KURZE ÜBUNG A
Gib aus dem Seitenauszug über die Einkaufszentren in Doha die Passage von „In Katar ist“ bis einschließlich „Dutzend Polizisten auf.“ wortgetreu wieder.

SEITENAUSZUG
_____

Einkaufszentren in allen Größen stehen wie Mahnmale des Wohlstands in Doha herum. Sogar Schlittschuh laufen kann man da.

In Katar ist es auch nicht anders als in Italien. Oder etwa doch? Das Villaggio in Doha Foto: Tom Weller/dpa

D ie Metro-Station Al-Aziziyah ist, egal zu welcher Tageszeit, immer überlaufen. Die Shopping-Wütigen sind hier unterwegs. Sie wollen vor den Fußballspielen in die wohl bekannteste Mall von Doha: Villaggio. Am Ausgang von Al-Aziziyah kommt es zu einem großen Palaver. Eine Frau aus dem Senegal nimmt es lamentierend mit einem Dutzend Polizisten auf.

Die Ordnungshüter bleiben auf Distanz und lassen die Frau zetern. „Das ist so typisch Katar“, ruft sie. „Was ist das nur für ein Land?“ Sie hat eine Trommel dabei. Vielleicht hat man sie nicht trommeln lassen vor der Mall, vermute ich – und gehe über den Parkplatz mit den Schattenspendern für die SUVs, hinein ins Villaggio, das Shopping-„Dorf“.

_____

AUFGABENMATERIAL
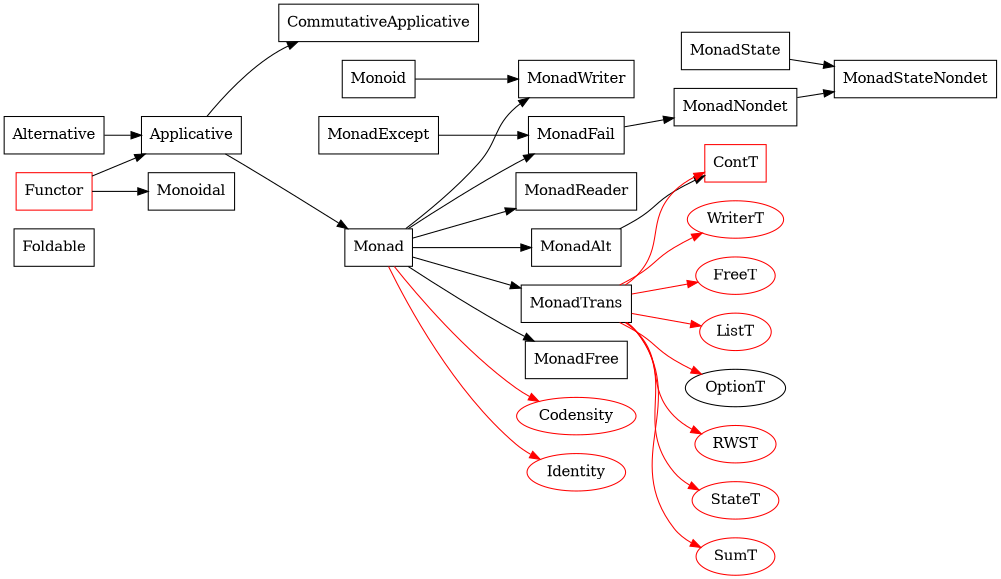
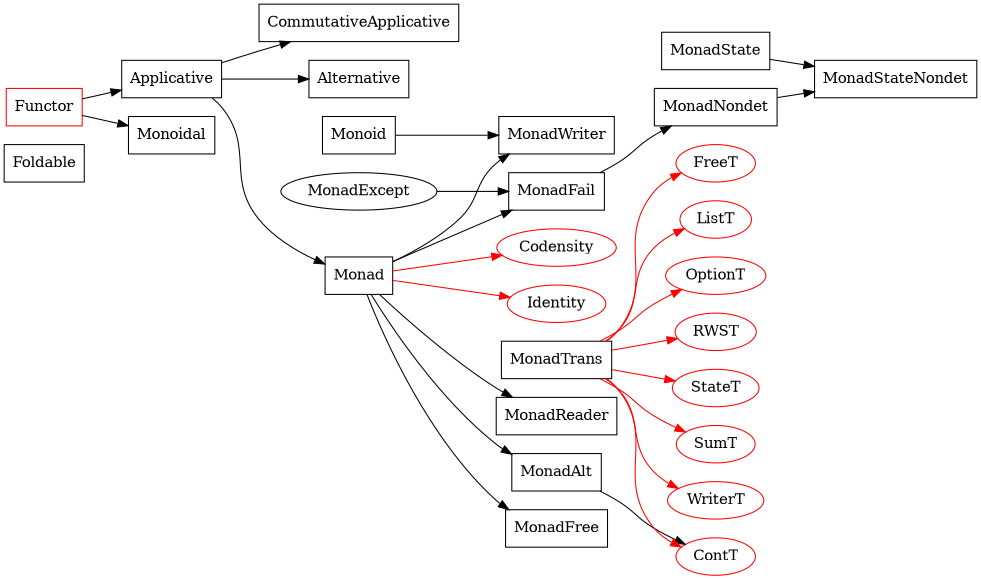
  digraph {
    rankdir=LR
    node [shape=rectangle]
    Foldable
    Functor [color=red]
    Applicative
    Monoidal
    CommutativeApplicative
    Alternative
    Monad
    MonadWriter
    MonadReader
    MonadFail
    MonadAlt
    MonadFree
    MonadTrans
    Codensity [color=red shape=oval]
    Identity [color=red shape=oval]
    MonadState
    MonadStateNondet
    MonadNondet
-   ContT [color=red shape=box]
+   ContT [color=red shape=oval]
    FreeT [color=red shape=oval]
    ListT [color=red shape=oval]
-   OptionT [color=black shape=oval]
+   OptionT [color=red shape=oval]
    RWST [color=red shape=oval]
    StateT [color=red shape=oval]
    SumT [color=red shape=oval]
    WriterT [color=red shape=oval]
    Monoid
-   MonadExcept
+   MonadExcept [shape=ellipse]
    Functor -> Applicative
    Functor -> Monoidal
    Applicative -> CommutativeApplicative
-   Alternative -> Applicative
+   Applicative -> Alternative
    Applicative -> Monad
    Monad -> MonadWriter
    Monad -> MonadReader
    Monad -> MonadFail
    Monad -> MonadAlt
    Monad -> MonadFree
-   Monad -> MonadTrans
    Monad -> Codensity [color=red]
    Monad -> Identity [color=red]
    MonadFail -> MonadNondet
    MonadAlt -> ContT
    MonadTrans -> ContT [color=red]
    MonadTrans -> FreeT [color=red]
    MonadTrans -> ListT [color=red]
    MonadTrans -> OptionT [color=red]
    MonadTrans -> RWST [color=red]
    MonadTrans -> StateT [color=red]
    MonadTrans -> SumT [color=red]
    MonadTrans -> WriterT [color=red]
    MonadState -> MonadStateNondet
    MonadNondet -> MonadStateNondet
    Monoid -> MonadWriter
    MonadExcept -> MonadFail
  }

_____

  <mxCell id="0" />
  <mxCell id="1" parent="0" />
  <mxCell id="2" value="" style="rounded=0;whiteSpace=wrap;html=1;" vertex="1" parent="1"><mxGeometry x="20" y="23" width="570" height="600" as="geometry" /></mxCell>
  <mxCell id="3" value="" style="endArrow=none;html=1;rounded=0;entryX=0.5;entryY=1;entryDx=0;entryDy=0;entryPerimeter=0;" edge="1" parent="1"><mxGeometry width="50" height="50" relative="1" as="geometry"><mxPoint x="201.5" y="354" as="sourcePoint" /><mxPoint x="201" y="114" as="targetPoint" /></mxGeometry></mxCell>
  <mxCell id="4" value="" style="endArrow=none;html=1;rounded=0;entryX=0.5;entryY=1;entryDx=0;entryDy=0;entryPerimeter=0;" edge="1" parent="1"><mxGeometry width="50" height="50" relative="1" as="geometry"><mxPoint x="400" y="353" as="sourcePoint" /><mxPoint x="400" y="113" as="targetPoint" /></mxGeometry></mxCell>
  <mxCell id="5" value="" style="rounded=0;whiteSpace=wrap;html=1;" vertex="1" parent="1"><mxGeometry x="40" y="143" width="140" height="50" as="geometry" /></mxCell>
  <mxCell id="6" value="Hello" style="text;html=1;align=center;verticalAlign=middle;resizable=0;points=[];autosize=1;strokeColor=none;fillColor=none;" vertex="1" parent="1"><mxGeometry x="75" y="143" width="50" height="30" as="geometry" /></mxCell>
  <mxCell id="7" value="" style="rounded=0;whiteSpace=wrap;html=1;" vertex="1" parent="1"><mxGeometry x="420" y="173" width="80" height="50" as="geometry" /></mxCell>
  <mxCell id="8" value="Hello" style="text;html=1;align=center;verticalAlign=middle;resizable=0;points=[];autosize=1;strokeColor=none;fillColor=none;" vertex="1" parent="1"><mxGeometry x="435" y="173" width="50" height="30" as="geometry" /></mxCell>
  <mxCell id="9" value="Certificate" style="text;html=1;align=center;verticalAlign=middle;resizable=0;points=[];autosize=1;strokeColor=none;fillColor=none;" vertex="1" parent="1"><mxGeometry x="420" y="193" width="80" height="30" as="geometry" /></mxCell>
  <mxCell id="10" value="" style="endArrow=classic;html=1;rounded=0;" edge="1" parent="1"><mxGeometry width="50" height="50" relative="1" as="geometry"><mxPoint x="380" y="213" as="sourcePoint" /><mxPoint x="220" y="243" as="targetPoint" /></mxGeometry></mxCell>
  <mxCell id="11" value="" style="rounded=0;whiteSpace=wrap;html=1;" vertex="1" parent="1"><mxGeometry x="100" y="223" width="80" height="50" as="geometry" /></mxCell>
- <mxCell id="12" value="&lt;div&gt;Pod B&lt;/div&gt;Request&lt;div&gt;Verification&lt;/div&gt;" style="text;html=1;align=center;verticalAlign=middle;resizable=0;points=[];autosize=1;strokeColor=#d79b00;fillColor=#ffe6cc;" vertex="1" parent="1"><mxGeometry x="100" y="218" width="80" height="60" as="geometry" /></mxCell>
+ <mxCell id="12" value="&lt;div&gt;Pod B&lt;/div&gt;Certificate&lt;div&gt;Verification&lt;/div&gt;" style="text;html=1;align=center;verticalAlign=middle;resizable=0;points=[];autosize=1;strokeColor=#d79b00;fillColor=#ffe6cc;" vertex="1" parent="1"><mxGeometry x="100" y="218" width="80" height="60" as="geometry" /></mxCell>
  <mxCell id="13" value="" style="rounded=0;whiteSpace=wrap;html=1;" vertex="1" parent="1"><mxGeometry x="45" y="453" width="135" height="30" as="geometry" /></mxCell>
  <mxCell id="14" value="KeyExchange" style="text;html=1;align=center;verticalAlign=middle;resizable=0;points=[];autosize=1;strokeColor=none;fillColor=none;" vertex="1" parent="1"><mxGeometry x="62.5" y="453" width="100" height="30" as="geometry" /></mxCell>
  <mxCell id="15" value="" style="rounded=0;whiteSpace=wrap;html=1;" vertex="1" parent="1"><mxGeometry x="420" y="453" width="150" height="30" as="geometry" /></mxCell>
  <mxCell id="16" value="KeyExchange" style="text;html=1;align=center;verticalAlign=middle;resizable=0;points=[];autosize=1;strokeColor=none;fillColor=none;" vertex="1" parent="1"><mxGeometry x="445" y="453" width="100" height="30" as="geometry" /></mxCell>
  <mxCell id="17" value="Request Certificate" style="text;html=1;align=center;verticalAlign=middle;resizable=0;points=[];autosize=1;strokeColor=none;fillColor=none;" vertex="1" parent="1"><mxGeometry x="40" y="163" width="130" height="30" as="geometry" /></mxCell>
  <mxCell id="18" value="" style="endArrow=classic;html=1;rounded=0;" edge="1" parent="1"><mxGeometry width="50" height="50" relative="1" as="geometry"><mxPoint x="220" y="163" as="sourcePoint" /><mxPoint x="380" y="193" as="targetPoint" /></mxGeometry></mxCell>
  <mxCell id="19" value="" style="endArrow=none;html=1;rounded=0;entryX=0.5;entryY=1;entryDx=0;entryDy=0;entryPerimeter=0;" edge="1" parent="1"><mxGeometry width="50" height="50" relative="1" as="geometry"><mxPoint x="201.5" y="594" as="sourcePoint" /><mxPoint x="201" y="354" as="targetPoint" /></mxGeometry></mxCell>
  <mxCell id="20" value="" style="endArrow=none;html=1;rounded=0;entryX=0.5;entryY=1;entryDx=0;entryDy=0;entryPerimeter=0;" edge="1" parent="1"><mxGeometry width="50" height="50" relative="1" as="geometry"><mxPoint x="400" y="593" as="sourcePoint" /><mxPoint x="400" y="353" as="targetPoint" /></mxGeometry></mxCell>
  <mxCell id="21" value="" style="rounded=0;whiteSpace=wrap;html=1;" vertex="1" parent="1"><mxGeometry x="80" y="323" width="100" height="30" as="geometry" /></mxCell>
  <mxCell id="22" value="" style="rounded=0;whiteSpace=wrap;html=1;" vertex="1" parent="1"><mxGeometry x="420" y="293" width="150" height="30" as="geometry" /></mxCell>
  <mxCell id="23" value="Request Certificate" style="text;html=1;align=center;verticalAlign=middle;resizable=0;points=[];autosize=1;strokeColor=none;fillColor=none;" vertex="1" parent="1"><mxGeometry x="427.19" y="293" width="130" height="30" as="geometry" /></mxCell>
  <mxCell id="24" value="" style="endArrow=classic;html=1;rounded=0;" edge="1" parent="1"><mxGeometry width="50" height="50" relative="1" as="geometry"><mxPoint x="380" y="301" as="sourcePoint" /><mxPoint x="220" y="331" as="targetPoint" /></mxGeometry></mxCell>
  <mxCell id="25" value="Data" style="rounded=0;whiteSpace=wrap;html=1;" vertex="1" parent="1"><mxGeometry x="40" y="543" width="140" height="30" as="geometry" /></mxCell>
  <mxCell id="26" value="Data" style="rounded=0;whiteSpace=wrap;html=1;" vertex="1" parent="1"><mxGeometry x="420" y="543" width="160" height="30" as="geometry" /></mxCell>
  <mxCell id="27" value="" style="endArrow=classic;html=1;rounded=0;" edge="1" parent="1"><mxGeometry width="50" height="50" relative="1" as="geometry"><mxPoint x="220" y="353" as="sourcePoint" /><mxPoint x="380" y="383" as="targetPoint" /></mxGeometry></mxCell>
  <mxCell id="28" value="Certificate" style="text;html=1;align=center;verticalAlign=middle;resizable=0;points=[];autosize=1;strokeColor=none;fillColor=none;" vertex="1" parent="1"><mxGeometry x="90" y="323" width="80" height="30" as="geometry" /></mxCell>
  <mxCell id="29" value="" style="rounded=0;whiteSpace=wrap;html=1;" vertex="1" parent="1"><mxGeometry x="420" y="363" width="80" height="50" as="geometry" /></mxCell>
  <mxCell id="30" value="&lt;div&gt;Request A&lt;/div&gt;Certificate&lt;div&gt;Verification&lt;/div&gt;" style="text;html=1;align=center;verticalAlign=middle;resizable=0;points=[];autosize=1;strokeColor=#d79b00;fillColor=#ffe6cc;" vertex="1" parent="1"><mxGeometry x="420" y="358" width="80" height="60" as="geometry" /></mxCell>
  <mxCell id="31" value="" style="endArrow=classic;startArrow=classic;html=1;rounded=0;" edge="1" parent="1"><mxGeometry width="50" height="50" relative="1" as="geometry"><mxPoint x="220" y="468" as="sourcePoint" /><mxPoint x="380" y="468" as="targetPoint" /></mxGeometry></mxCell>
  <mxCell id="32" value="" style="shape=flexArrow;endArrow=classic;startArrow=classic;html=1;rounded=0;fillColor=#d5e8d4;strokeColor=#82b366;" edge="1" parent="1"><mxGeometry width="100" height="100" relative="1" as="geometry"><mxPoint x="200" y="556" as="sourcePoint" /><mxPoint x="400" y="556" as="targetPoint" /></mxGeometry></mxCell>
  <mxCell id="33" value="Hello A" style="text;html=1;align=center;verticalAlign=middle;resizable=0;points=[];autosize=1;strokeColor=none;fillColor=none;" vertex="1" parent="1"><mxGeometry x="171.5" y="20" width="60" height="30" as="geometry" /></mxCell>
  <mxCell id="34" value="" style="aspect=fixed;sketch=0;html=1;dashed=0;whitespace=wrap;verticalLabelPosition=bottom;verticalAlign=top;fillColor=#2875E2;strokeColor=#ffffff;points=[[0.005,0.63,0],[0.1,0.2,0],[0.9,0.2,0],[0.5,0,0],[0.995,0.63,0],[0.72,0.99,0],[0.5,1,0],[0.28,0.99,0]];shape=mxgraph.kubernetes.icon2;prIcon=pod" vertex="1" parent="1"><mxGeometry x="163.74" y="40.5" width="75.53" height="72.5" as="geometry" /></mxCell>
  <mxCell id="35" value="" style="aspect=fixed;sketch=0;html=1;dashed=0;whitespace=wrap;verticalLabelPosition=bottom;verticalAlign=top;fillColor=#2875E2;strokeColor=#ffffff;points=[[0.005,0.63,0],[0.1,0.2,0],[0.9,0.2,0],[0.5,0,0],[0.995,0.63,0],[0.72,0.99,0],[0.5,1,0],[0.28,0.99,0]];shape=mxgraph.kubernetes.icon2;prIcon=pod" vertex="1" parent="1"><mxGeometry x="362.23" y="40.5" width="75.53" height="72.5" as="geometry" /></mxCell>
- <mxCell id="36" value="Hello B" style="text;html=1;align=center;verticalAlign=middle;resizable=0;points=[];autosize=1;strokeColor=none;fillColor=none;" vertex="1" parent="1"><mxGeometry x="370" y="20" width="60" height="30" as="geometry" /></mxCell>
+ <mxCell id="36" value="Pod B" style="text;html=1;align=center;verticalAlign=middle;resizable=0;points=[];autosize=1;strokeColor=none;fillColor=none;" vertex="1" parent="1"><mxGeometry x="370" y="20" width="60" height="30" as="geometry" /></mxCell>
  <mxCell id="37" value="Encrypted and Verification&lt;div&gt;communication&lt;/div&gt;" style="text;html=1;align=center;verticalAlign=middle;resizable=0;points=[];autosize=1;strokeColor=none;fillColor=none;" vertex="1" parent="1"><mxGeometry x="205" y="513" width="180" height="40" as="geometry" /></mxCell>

_____

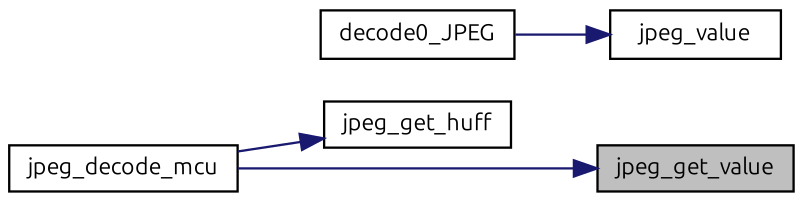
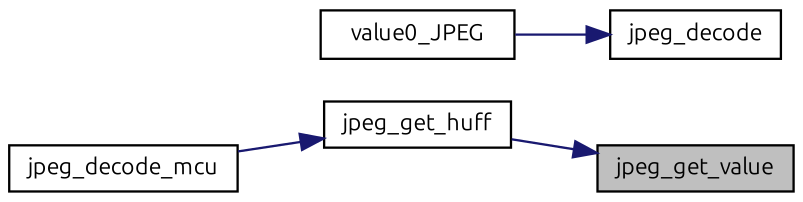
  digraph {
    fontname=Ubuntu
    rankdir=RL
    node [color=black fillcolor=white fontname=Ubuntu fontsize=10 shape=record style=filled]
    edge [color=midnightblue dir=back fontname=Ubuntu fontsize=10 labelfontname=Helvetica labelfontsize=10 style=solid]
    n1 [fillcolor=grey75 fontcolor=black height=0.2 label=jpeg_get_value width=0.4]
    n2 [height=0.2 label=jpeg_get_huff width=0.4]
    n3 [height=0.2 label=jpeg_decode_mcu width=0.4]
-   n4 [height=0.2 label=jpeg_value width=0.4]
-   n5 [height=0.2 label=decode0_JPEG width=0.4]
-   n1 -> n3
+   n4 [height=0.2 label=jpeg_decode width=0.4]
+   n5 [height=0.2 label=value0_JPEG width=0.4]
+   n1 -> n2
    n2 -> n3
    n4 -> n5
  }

_____

KURZE ÜBUNG B
Gib an, in wie vielen Zeilen der Einträge die Zeichenfolge „fixed“ vorkommt, wobei Groß- und Kleinschreibung zu beachten ist. Nenne nur die Zahl.

AUSGABE A
In Katar ist es auch nicht anders als in Italien. Oder etwa doch? Das Villaggio in Doha Foto: Tom Weller/dpa

D ie Metro-Station Al-Aziziyah ist, egal zu welcher Tageszeit, immer überlaufen. Die Shopping-Wütigen sind hier unterwegs. Sie wollen vor den Fußballspielen in die wohl bekannteste Mall von Doha: Villaggio. Am Ausgang von Al-Aziziyah kommt es zu einem großen Palaver. Eine Frau aus dem Senegal nimmt es lamentierend mit einem Dutzend Polizisten auf.

AUSGABE B
2